Copy exactly the lines from the line holding "X26535000Y-25275000D03*" through the end of the material, and no others; pictures stay out.

━━━━━━━━━━━━━━━━━━━━━━━━━━━━━━

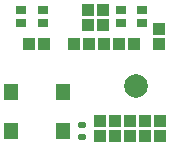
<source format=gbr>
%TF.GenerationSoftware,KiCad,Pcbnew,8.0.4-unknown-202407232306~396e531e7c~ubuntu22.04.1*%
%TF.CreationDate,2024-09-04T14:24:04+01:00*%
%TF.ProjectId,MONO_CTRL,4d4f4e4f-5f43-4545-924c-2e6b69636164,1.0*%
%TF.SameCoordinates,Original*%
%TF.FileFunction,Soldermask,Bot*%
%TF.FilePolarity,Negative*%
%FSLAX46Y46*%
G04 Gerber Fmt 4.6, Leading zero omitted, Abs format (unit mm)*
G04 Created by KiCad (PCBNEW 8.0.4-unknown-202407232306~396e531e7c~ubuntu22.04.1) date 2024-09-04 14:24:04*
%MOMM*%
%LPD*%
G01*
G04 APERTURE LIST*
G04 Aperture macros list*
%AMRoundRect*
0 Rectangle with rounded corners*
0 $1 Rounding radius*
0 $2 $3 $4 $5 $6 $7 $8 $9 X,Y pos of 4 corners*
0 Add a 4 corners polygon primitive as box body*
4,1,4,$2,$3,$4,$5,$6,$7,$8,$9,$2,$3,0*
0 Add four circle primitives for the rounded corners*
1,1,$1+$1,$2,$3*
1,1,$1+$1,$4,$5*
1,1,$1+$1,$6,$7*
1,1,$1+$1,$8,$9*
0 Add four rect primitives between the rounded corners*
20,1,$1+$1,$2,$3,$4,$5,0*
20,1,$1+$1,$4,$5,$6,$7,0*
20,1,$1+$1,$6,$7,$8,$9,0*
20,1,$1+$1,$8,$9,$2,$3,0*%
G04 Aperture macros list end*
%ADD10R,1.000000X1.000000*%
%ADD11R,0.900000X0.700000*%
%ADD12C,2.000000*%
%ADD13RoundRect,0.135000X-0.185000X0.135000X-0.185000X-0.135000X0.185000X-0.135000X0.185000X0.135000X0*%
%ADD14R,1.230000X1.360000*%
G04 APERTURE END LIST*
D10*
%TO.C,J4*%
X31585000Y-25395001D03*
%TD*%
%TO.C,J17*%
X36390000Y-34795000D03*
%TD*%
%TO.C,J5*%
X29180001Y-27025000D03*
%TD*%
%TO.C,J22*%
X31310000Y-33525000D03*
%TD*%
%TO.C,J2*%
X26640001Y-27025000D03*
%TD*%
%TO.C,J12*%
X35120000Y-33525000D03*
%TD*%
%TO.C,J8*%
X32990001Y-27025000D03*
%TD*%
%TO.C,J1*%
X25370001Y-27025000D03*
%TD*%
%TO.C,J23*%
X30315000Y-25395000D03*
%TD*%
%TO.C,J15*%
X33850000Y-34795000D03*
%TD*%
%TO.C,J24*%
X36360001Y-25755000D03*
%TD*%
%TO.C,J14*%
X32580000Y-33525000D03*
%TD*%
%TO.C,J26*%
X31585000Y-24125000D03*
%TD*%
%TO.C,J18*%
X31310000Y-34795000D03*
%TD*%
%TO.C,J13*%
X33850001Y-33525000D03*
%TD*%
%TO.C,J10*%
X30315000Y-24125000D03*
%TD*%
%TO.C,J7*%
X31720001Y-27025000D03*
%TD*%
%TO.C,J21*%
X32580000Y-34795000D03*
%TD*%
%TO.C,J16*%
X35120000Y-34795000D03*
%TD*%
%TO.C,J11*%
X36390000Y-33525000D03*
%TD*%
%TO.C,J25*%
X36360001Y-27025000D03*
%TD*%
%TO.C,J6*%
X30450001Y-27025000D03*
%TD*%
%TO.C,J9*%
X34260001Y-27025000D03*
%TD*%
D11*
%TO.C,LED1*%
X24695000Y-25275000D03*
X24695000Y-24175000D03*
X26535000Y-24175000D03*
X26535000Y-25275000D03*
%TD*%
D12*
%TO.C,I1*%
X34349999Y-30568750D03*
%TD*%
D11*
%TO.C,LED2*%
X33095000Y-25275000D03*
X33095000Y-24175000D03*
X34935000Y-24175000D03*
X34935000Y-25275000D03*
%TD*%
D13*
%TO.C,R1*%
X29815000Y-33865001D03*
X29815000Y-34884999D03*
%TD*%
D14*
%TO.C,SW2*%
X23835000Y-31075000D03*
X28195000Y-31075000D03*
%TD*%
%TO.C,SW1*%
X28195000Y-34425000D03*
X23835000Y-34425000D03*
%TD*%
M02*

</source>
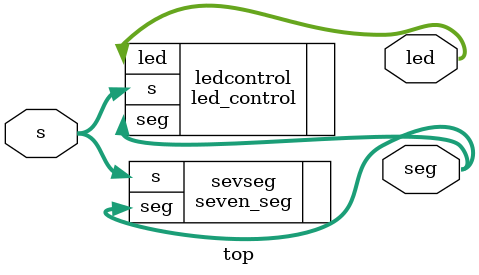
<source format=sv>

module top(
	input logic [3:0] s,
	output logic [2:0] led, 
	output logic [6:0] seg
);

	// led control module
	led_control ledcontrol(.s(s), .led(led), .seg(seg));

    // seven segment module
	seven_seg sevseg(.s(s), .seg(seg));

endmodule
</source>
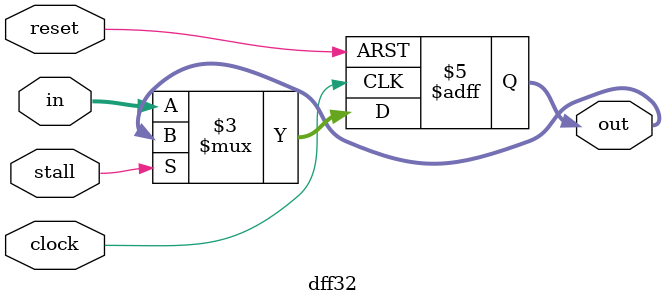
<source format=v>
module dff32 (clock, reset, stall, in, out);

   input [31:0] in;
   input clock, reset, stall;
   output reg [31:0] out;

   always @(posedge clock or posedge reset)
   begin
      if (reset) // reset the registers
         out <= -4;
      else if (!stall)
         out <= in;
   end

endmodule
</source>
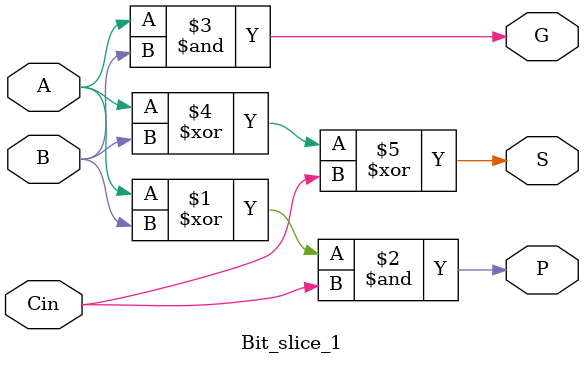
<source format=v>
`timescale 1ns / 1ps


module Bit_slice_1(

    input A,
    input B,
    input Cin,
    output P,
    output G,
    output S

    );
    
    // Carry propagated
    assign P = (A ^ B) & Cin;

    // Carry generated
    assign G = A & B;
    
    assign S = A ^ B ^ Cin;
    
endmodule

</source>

━━━━━━━━━━━━━━━━━━━━━━━━━━━━━━

PROBLEM SOLUTION:
X26535000Y-25275000D03*
%TD*%
D12*
%TO.C,I1*%
X34349999Y-30568750D03*
%TD*%
D11*
%TO.C,LED2*%
X33095000Y-25275000D03*
X33095000Y-24175000D03*
X34935000Y-24175000D03*
X34935000Y-25275000D03*
%TD*%
D13*
%TO.C,R1*%
X29815000Y-33865001D03*
X29815000Y-34884999D03*
%TD*%
D14*
%TO.C,SW2*%
X23835000Y-31075000D03*
X28195000Y-31075000D03*
%TD*%
%TO.C,SW1*%
X28195000Y-34425000D03*
X23835000Y-34425000D03*
%TD*%
M02*

</source>
<source format=sv>

module top(
	input logic [3:0] s,
	output logic [2:0] led, 
	output logic [6:0] seg
);

	// led control module
	led_control ledcontrol(.s(s), .led(led), .seg(seg));

    // seven segment module
	seven_seg sevseg(.s(s), .seg(seg));

endmodule
</source>
<source format=v>
module dff32 (clock, reset, stall, in, out);

   input [31:0] in;
   input clock, reset, stall;
   output reg [31:0] out;

   always @(posedge clock or posedge reset)
   begin
      if (reset) // reset the registers
         out <= -4;
      else if (!stall)
         out <= in;
   end

endmodule
</source>
<source format=v>
`timescale 1ns / 1ps


module Bit_slice_1(

    input A,
    input B,
    input Cin,
    output P,
    output G,
    output S

    );
    
    // Carry propagated
    assign P = (A ^ B) & Cin;

    // Carry generated
    assign G = A & B;
    
    assign S = A ^ B ^ Cin;
    
endmodule

</source>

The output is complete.